Thanks for letting me work that out on "paper." I figured there might be some others out there struggling with the same thing or something similar, so I thought I'd blog about it tonight.

Friday, May 17, 2013

Minutia and the end of the school year...

A little Gator action. All the neighbor kids climb on when they go tooling through the cul de sac, especially the curly headed girl from next door.

I'm sitting here alone this morning. It's so quiet that I can hear the fridge running. I had heavy whipping cream left, so I made coffee to so I'd have an excuse to drink it. I slept ridiculously late for me (8:30!!!), and I'm going up for a shower soon.

David took the boys up to VA with him on Thursday for a work trip and dropped them off with his parents on the way. They're spending the weekend there, and I'm leaving today for the first girls weekend I've had in oh, I don't know, 7 years? I'm packing up the strawberries and brie and books and girlie movies and facial masks and nail polish in a bit. 

If it wasn't for grandparents, I don't know what I'd do. (Well, I might slowly go insane.) I got to eat lunch with a friend, go shopping for shorts and sandals for Evan, and wander through Target quietly. This meant that I actually got to think about the things we're out of that are the "extras" that don't make the grocery list sometimes. Oh yeah, we need more sunscreen. Oooh, more ponytail holders! 

The times without kids are a chance for my brain to play catch up, and it feels good. I clean and fold laundry while watching Netflix. I watched a movie and a comedy special and an episode of The Office, all in a row. I haven't watched that much tv in a very, very, very long time. But since I actually can't remember the last time I watched tv (maybe last month?), I think I just made up for it all at once and got  to see things that David isn't as interested in watching. It was fun! I love Netflix. :) (We don't have cable, and we don't use our antenna, but we get our $7.99 a month's worth out of streaming.)

The last time I went on a weekend with just me and my bestie, I'm sure I took books. I probably took a couple of novels, maybe a magazine? This time, I've got a Lord Peter Wimsey that I've already read. (Why did Dorothy Sayers die? I want more Lord Peter Wimsey!!!!) But I've also got two books on the Charlotte Mason method of homeschooling. And I'm just as excited about reading those as the other. Times have really changed.

I refresh and recharge myself now to prepare myself better for this job that I have. I prep a little for the coming school year just as this one is ending, and I'm ok with that.

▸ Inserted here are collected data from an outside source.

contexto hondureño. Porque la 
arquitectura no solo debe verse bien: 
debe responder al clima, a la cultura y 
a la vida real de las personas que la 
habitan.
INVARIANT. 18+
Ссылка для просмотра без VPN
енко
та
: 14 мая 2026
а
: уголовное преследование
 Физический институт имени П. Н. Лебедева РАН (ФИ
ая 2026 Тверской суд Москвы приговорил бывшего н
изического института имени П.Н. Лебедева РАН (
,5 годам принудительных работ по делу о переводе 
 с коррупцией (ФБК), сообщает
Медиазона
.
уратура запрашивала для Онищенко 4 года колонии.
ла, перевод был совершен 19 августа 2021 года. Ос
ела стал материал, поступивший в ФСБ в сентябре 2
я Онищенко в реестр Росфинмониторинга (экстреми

I declared Wednesday our last day of Kindergarten. In N.C., you don't have to count 180 days of school for the kindergarten year. Although I suspect we got that many in because I didn't take random teacher work days or spring break, I'm not worried if we didn't. We'll be having "Summer Learning" all summer long. We'll read books like we always do, and I'm going to do math, reading lessons, and handwriting with Seth a few days a week. BUT 1st Grade doesn't start until the fall. :)

On our last day, we went to the local city park that has a train, kiddie boats, and a carousel. They got to ride all of them. I gave them ice cream for breakfast. We picnicked with friends and discovered an awesome play area under a huge magnolia tree near the picnic shelter. Of course, it was the ice cream for breakfast that they're still talking about.

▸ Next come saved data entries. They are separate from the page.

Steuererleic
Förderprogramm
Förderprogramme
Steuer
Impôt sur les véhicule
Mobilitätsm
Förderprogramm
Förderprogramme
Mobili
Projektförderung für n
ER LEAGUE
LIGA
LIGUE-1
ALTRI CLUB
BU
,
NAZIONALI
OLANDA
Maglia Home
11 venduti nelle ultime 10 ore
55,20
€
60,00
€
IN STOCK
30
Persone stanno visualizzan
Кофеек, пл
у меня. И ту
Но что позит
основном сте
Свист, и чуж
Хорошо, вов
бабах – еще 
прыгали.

It was a blessed 1st year of homeschooling. I am really peaceful and content with how it all went, and I'm very thankful to God for a pleasant first step into this new phase of life. We looked through our Wonder Book together in the last few days, and Seth asked me often if we could do this activity again or that one. When I asked him when he liked best about Kindergarten, he said, "I liked all of it, Mommy!"